In other early works, Calle reprised the role of the private detective. She followed one of her Parisian subjects on his trip to Venice, spending 13 days recording his activities. The result, Suite Vénitienne (1980), was published in a book with an afterword by the French media theorist Jean Baudrillard, in which he notes in particular the violence and seduction of Calle’s act. The latent aggression of surveillance is also revealed by Calle’s physical trespasses for The Hotel (1981, first published in 1984), a project in which she rifled through and photographed the belongings of unsuspecting guests while temporarily working as a chambermaid in a Venetian hotel. Baudrillard’s text also highlights the loneliness inherent to Calle’s work: “These are not souvenir snapshots of a presence, but rather shots of an absence, the absence of the followed, that of the follower, and that of their reciprocal absence.”²

Calle’s work has also focused on questions of absence and desire in her personal relationships. In 1992, she collaborated with then-boyfriend Greg Shepherd to produce her first work in video, Double Blind (1992–94), created during a road trip the couple took from New York to San Francisco. They both carried camcorders and captured their widely different views of the physical landscape and their relationship as well as their shifting senses of attraction and aversion. Calle and Shepherd married in a drive-through chapel in Las Vegas during the trip, but the relationship dissolved soon afterward. A more recent exploration of her personal life, Couldn’t Capture Death, a video of her mother’s last moments before passing away in 2006, was presented in the French Pavilion of the 2007 Venice Biennale. By offering her own emotional and psychological life as a subject of art, Calle invites viewers to meditate on grief, loss, and remembrance.

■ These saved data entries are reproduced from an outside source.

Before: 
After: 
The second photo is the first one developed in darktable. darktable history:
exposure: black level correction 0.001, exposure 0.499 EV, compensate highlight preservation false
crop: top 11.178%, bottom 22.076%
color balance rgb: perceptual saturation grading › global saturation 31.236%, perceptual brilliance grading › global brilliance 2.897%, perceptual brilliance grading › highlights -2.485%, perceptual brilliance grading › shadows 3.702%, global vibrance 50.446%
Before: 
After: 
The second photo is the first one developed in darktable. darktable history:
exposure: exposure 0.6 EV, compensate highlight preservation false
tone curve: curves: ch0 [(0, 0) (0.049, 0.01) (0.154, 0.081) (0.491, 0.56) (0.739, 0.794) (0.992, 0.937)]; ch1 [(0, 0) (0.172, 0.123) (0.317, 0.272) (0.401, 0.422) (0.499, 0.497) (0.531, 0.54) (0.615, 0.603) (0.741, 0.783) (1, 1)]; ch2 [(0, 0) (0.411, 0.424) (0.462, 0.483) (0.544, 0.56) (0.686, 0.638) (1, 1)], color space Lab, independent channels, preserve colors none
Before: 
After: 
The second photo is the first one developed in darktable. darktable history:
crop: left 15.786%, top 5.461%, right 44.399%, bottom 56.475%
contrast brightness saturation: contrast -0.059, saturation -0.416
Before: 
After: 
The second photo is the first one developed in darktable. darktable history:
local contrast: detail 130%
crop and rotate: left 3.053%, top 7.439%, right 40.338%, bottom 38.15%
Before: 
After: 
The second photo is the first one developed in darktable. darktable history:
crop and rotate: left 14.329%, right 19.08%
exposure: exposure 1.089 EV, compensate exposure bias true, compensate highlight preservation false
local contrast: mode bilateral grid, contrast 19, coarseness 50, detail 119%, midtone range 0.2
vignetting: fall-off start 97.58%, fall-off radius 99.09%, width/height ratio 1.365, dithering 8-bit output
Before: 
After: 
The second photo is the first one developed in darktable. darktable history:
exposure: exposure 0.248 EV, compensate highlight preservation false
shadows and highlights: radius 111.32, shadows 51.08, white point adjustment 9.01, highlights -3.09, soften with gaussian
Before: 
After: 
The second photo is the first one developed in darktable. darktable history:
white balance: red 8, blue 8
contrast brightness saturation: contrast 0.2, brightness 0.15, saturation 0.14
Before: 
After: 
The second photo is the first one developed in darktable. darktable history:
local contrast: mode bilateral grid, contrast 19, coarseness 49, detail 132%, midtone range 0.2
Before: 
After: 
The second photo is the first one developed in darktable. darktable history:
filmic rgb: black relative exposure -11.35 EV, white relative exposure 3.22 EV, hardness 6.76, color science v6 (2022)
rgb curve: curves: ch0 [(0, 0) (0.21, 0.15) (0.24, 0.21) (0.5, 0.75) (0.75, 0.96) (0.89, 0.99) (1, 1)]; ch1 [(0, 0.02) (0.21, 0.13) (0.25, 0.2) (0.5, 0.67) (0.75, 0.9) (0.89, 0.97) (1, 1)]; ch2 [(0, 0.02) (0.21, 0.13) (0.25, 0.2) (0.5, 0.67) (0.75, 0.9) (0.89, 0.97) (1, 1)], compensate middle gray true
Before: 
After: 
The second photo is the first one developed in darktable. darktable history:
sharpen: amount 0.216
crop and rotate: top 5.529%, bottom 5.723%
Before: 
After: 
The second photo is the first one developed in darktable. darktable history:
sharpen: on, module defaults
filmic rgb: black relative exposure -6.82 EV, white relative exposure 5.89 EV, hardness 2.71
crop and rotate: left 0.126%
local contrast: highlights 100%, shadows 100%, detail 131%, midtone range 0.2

Calle has shown her work extensively in Europe since the early 1980s, and in the United States since her first one-person exhibition at Fred Hoffman Gallery, Los Angeles, in 1989. Major solo exhibitions include the retrospective M’as-tu vue? (Did you see me?, 2003–04) at the Centre Pompidou, Paris, a 2009 retrospective at Whitechapel Gallery, London and the Musée Picasso, Paris in 2024 (A Toi de Faire ma Mignonne). Calle lives and works in Paris.